[Opening TEXT SEGMENT section]

Quihi (/ˈkwiːhiː/ KWEE-hee) is a settlement in Medina County, in the U.S. state of Texas. Located 9 mi north of Hondo, it sits at the intersection of Farm to Market Road 2676 and Quihi Creek. In 1936, Quihi received centennial marker Number 5537, a gray granite marker placed to commemorate the Texas Centennial.

==Establishment==
In 1845, basque empresario Henri Castro laid out the town on Quihi Lake. The first of Castro's colony's families who arrived in 1846 were from the Alsace region.

One week after their arrival, two families were slaughtered by Indians; the colonists tried to fortify the settlement against Indian depredations, but were targets of repeated incidents until the 1870s.

Bethlehem Lutheran Church was established in 1852, and continues to function as a church today. The Lindeburg School of Quihi opened in 1856, and functioned until 1907, when a new school was built two miles west of this site.

==Post office==
Louis Boehle was the first postmaster when the Quihi post office was established in 1854. The post office was discontinued in 1872, and the mail routed to New Fountain.

==20th and 21st centuries==
The Quihi Schützen Verein (marksmen club) was established in 1890. The club is still active, but was renamed the Quihi Gun Club, claiming a county-wide membership abovef 1,000.

The Quihi population has fluctuated over the years, but has remained small.

[Closing TEXT SEGMENT section]
[Opening RECORDED INFORMATION section]

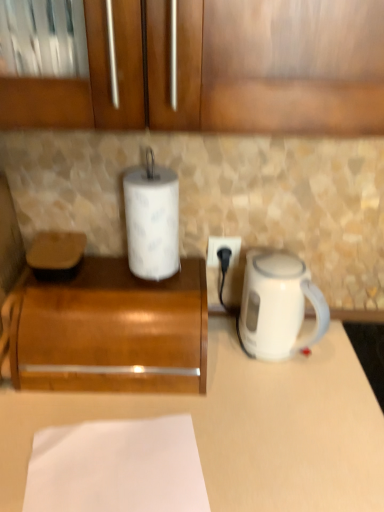
Identify the location of free space to the left of white paper at center. The image size is (384, 512). (91, 279).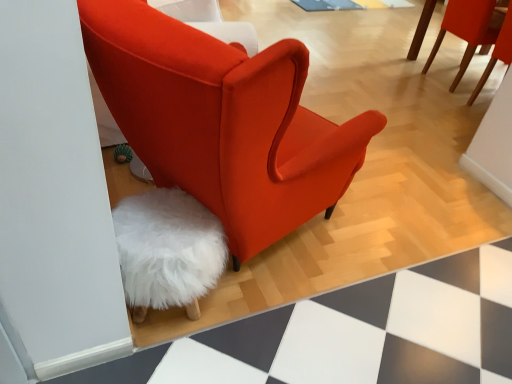
At what (x,y) coordinates should I click in order to perform the action: click on vacant space in front of white fluffy stool at lower left. Please return your answer as a coordinate pair (x, y). This screenshot has width=512, height=384. Looking at the image, I should click on (172, 358).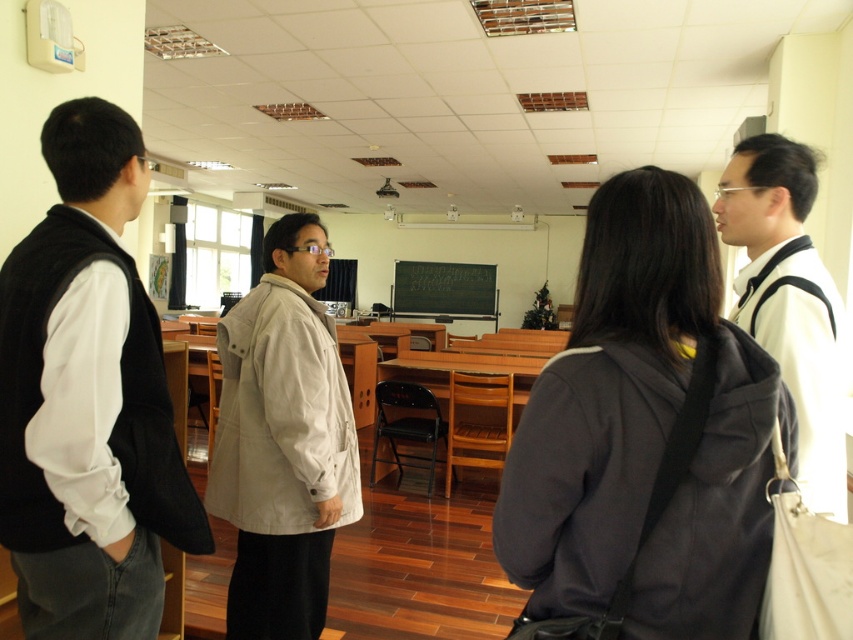
You are a tailor who needs to determine which clothing item requires a wider workspace to handle. You see the dark gray fabric jacket at center and the black wool vest at left. Which one needs more space due to its size?

The dark gray fabric jacket at center requires more space because its width is larger than the black wool vest at left.

You are standing in the classroom and want to locate the black wool vest at left. According to the coordinates given, where should you look relative to the classroom?

The black wool vest at left is located at coordinates 0.625 on the x axis and 0.103 on the y axis, so you should look to the left side of the classroom near the bottom area.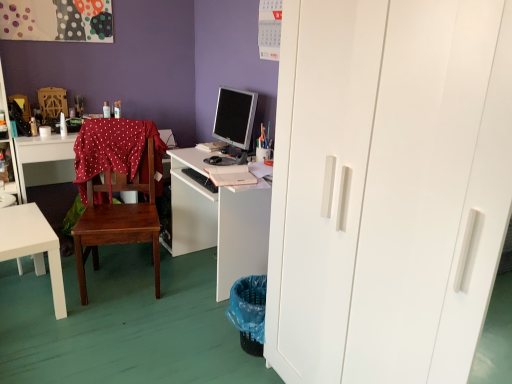
Where is `vacant space in front of white glossy coffee cup at upper left`? vacant space in front of white glossy coffee cup at upper left is located at coordinates (39, 139).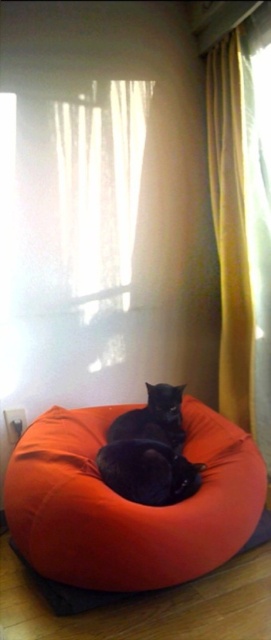
You are standing in the room and want to reach the yellow fabric curtain at right. The coordinates given are point (240, 236). Can you confirm if this point is located on the yellow fabric curtain at right?

Yes, the point (240, 236) is located on the yellow fabric curtain at right as stated in the description.

You are a cat owner who wants to ensure your cat can reach the yellow fabric curtain at right from the black matte cat at center. Given that the cat can jump 30 inches, will it be able to reach the curtain?

The yellow fabric curtain at right and black matte cat at center are 31.21 inches apart from each other. Since the cat can jump 30 inches, it cannot reach the curtain as the distance is slightly more than its jumping capability.

You are a painter who wants to paint the yellow fabric curtain at right and the black matte cat at center. Which object requires a larger canvas area to capture its full width?

The black matte cat at center requires a larger canvas area because it has a greater width than the yellow fabric curtain at right.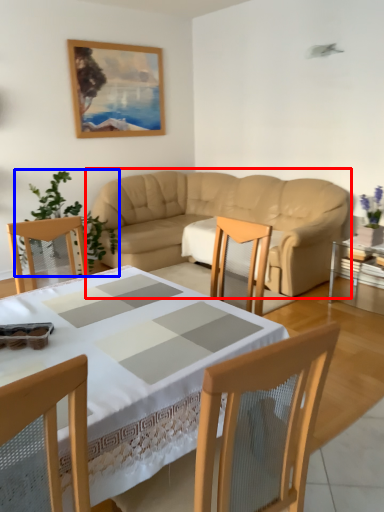
Question: Which of the following is the closest to the observer, studio couch (highlighted by a red box) or plant (highlighted by a blue box)?

Choices:
 (A) studio couch
 (B) plant

Answer: (A)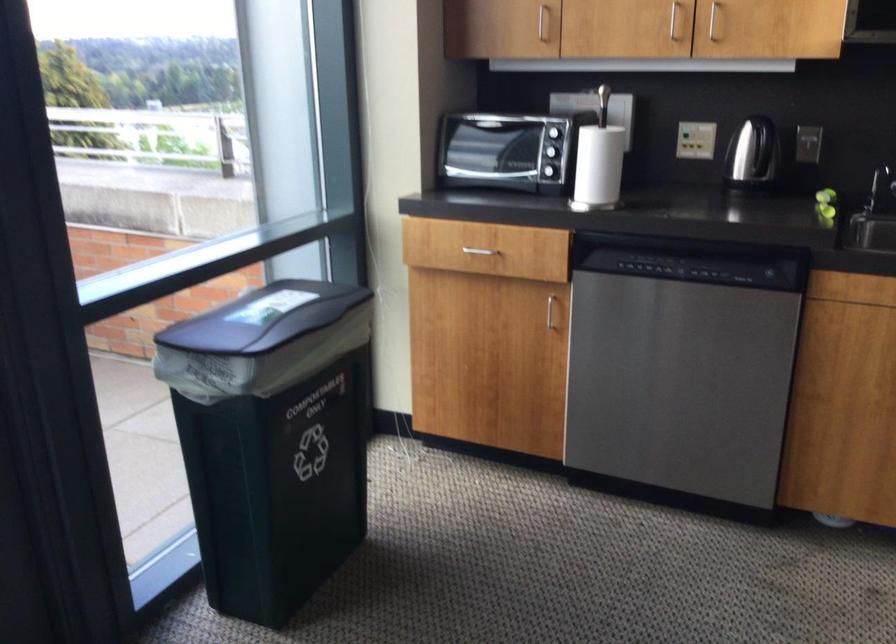
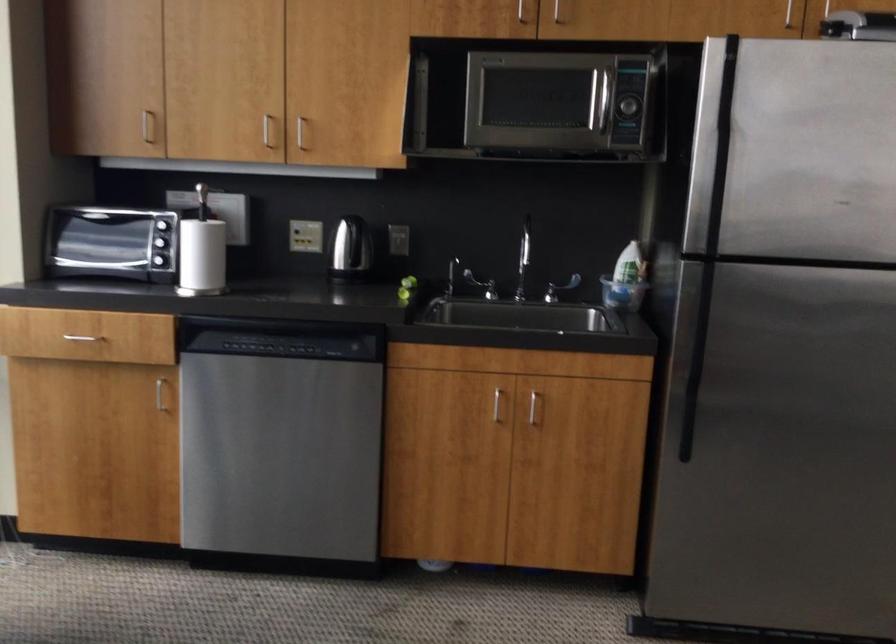
In the second image, find the point that corresponds to point (590, 193) in the first image.

(202, 281)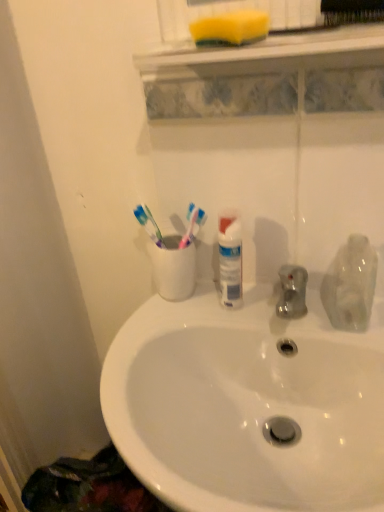
Identify the location of vacant region to the left of transparent plastic bottle at right. The width and height of the screenshot is (384, 512). pos(263,313).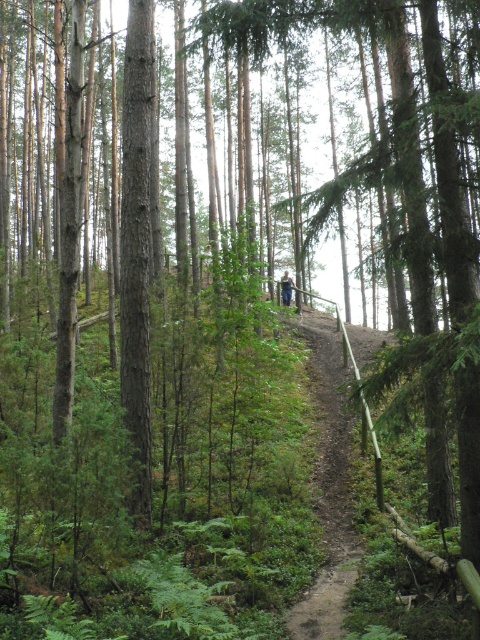
Between dirt path at center and blue jeans at center, which one has more height?

dirt path at center

Can you confirm if dirt path at center is positioned to the right of blue jeans at center?

Correct, you'll find dirt path at center to the right of blue jeans at center.

The width and height of the screenshot is (480, 640). I want to click on dirt path at center, so click(328, 481).

The height and width of the screenshot is (640, 480). I want to click on dirt path at center, so click(328, 481).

[Closing RECORDED INFORMATION section]

EXERCISES TO COMPLETE:
(A) In the Quihi text, who was the first postmaster of the Quihi post office?
(B) In the Quihi text, shorten the paragraph that begins "Bethlehem Lutheran Church was established" into a list that keeps its main facts.

YOUR WRITTEN ANSWERS:
(A) Louis Boehle

(B)
- Bethlehem Lutheran Church: established in 1852, still a working church today.
- Lindeburg School of Quihi: opened in 1856, ran until 1907.
- In 1907 a new school was built two miles west of the site.